A bid to save a project to honour one of the UK's greatest architects with a museum has failed.
Tunbridge Wells Borough Council wants to sell off two Grade II-listed villas, which are among 70 buildings in the town designed by Decimus Burton, the man behind London’s Wellington Arch, Hyde Park and Regents Park.
But the properties in Calverley Terrace, expected to be worth in the region of £1.8 million, had been the subject of plans that were being jointly drawn up by the Tunbridge Wells Civic Society and the Decimus Burton Society.
They wanted to base a museum there dedicated to the life and works of the famous man, who was brought up in the town.
However, an attempt by a backbench councillor to have them taken off the market so that ambition could be further explored failed when the chairman of the finance and governance advisory board refused to consider his motion.
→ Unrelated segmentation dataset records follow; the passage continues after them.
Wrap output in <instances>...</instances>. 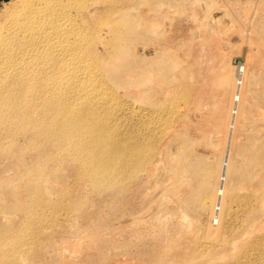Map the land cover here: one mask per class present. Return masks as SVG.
Returning <instances> with one entry per match:
<instances>
[{"label": "rangeland", "instance_id": "obj_1", "mask_svg": "<svg viewBox=\"0 0 264 264\" xmlns=\"http://www.w3.org/2000/svg\"><path fill=\"white\" fill-rule=\"evenodd\" d=\"M29 1L0 0V32ZM58 1L66 52L0 47V264H264V0ZM53 92L149 164L100 195L9 116Z\"/></svg>", "mask_w": 264, "mask_h": 264}, {"label": "bare ground", "instance_id": "obj_2", "mask_svg": "<svg viewBox=\"0 0 264 264\" xmlns=\"http://www.w3.org/2000/svg\"><path fill=\"white\" fill-rule=\"evenodd\" d=\"M58 4V0H30L9 20L0 32V47L5 58L17 56L18 61L36 64L40 56H51L54 61L53 56L67 51L64 42H67L71 35L62 25L63 19L60 18ZM60 29H63L64 33ZM108 38L111 42L119 39V36L115 31L110 33ZM107 55L112 54L107 52ZM57 63L55 62L54 66ZM94 69L92 66L93 71ZM61 93L53 92L48 102L41 100L42 107L35 112L32 108L39 106H35L33 100L29 101V97L25 95L22 99L28 100L22 104L30 105L11 110L9 116L21 128L33 131L39 139L57 149L67 151L79 169L91 179L100 195L111 188L113 179H122L130 169H142L149 164L151 154H141L136 147L130 150L124 147L113 138V131L107 122L100 118L98 112L88 104L81 103L79 97L73 96L72 93L65 94L66 96ZM119 193L115 189L114 194ZM232 202L235 203L236 198L229 199L228 209ZM255 202L256 207L252 210L255 214L249 216L250 220H256V214L264 207V195L256 197Z\"/></svg>", "mask_w": 264, "mask_h": 264}]
</instances>
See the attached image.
The written report submitted by officers to the committee made no mention of the museum plans.
But during the public speaking session, Paul Avis, the chairman of the Civic Society, explained how the societies had been working up plans on how to use the two villas for a museum for over a year and how in April they had presented a detailed business plan to the council for the project.
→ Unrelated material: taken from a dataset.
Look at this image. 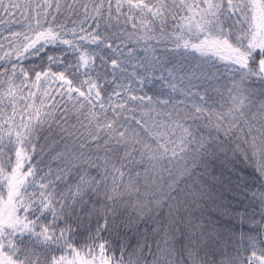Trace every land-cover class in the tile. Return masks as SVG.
Segmentation results:
<instances>
[{"label": "snow or ice", "instance_id": "obj_1", "mask_svg": "<svg viewBox=\"0 0 264 264\" xmlns=\"http://www.w3.org/2000/svg\"><path fill=\"white\" fill-rule=\"evenodd\" d=\"M0 264H264V0H0Z\"/></svg>", "mask_w": 264, "mask_h": 264}]
</instances>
He asked that the buildings, which have already been placed on the market for sale through agents Lambert Smith Hampton, be immediately withdrawn and the societies be given the chance to present their plans to a meeting of the full council so that every councillor had the opportunity to vote on the scheme.
He was supported by a visiting councillor, the deputy mayor, Cllr Nicholas Pope (TWA), who said: “Selling the properties is at odds with the most recent work that the council has been doing to shape the town centre.”
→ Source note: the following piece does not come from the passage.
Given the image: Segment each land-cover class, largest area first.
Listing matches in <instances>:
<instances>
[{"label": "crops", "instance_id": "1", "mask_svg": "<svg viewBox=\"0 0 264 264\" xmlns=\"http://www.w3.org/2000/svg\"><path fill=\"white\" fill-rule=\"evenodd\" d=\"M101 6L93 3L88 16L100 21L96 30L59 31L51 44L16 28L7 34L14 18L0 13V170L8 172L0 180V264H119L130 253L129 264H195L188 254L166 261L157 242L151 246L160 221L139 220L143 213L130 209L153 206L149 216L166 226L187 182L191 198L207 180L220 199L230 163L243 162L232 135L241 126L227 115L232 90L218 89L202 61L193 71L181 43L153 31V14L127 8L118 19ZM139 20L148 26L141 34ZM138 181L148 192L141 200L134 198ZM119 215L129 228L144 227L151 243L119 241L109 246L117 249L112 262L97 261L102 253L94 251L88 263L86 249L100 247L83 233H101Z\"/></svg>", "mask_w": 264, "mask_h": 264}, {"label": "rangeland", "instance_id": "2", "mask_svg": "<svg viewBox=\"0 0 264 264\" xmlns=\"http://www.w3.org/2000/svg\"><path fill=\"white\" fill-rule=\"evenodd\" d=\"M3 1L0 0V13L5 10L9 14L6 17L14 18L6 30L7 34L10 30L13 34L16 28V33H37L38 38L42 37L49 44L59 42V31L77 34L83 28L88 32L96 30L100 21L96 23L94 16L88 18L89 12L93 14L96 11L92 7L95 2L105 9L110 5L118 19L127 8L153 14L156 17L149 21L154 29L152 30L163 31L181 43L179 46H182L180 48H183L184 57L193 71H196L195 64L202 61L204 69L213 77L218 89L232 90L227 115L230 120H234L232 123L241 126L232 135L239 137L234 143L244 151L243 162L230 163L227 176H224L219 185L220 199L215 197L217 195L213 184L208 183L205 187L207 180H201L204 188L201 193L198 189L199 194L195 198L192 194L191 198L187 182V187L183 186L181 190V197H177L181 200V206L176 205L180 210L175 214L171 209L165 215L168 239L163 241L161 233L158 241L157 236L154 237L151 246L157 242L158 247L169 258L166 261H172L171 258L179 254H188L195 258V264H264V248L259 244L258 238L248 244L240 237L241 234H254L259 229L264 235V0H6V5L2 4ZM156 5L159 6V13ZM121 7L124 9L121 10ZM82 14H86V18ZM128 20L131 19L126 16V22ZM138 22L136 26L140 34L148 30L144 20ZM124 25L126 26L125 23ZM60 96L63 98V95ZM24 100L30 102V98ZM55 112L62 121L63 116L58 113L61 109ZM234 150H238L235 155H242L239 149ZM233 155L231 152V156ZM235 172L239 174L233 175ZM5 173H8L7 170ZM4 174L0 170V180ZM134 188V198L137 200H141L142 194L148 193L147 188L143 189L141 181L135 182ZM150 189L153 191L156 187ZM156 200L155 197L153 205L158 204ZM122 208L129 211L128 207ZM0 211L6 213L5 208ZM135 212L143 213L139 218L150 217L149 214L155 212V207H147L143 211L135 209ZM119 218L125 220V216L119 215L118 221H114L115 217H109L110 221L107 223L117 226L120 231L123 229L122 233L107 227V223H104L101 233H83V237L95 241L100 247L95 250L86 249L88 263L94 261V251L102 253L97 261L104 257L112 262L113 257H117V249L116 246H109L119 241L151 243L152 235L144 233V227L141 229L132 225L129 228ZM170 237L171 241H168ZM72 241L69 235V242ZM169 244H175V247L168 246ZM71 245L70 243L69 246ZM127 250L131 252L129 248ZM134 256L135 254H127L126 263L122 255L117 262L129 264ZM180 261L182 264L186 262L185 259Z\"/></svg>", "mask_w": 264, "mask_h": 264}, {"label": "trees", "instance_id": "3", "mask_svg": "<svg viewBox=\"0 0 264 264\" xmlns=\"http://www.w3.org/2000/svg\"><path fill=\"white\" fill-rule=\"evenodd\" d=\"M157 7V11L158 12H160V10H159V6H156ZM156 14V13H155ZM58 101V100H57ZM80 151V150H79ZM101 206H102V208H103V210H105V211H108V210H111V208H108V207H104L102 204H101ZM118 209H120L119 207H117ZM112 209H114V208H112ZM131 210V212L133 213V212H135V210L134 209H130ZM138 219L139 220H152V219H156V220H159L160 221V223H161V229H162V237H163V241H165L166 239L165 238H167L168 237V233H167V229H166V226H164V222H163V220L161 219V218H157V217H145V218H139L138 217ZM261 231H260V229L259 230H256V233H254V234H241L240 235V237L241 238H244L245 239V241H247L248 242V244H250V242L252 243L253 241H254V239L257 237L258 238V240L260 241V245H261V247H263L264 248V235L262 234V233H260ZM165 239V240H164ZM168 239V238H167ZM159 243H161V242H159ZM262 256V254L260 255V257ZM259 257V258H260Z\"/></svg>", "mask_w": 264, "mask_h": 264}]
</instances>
He also said that selling the properties now when the market was depressed was poorly timed and felt like “an act of desperation” to meet the council’s budget shortfalls.
He argued the decision to sell should be deferred until at least the council had finalised its Town Centre Management Plan, which would have the added bonus of giving the local groups time to refine their museum project.
But when Cllr Lance Goodship (Con) proposed that the committee recommend that the buildings be removed from the list of assets for disposal, for this year at least, in order to give the Civic Society more time to finalise their museum plans, he was shot down by the council’s monitoring officer, Claudette Valmond.
She advised that the buildings had been placed on the surplus asset register by a vote of the full council in March last year, and that the committee had no power to overturn a decision of the full council.
Cllr Goodship argued the landscape had changed since March, saying: “It is clear now that there is reason to change course,” but again Mrs Valmond repeated her advice, and so Cllr Hall (Lib Dem), who was chairing the meeting refused to accept a vote on Cllr Goodship’s motion.
Cllr Hall also said that the Civic Society had already had more than a year to draw up its museum plans and that all the while the building was empty, the council was facing ongoing maintenance costs, although one of his officers stated that those were “minimal.”
In fact, a part of the building is let to the ambulance service for use as a toilet for staff, and part of the car park is let to the police for overspill parking, with both leases bringing in an income to the council.
After almost 90 minutes of debate, the committee voted to advise Cllr Christopher Hall, who is the relevant cabinet member, to continue with the disposal of the sites.
The council previously stated that the sale of the buildings “provides an opportunity for any society or organisation to seek to acquire the property.”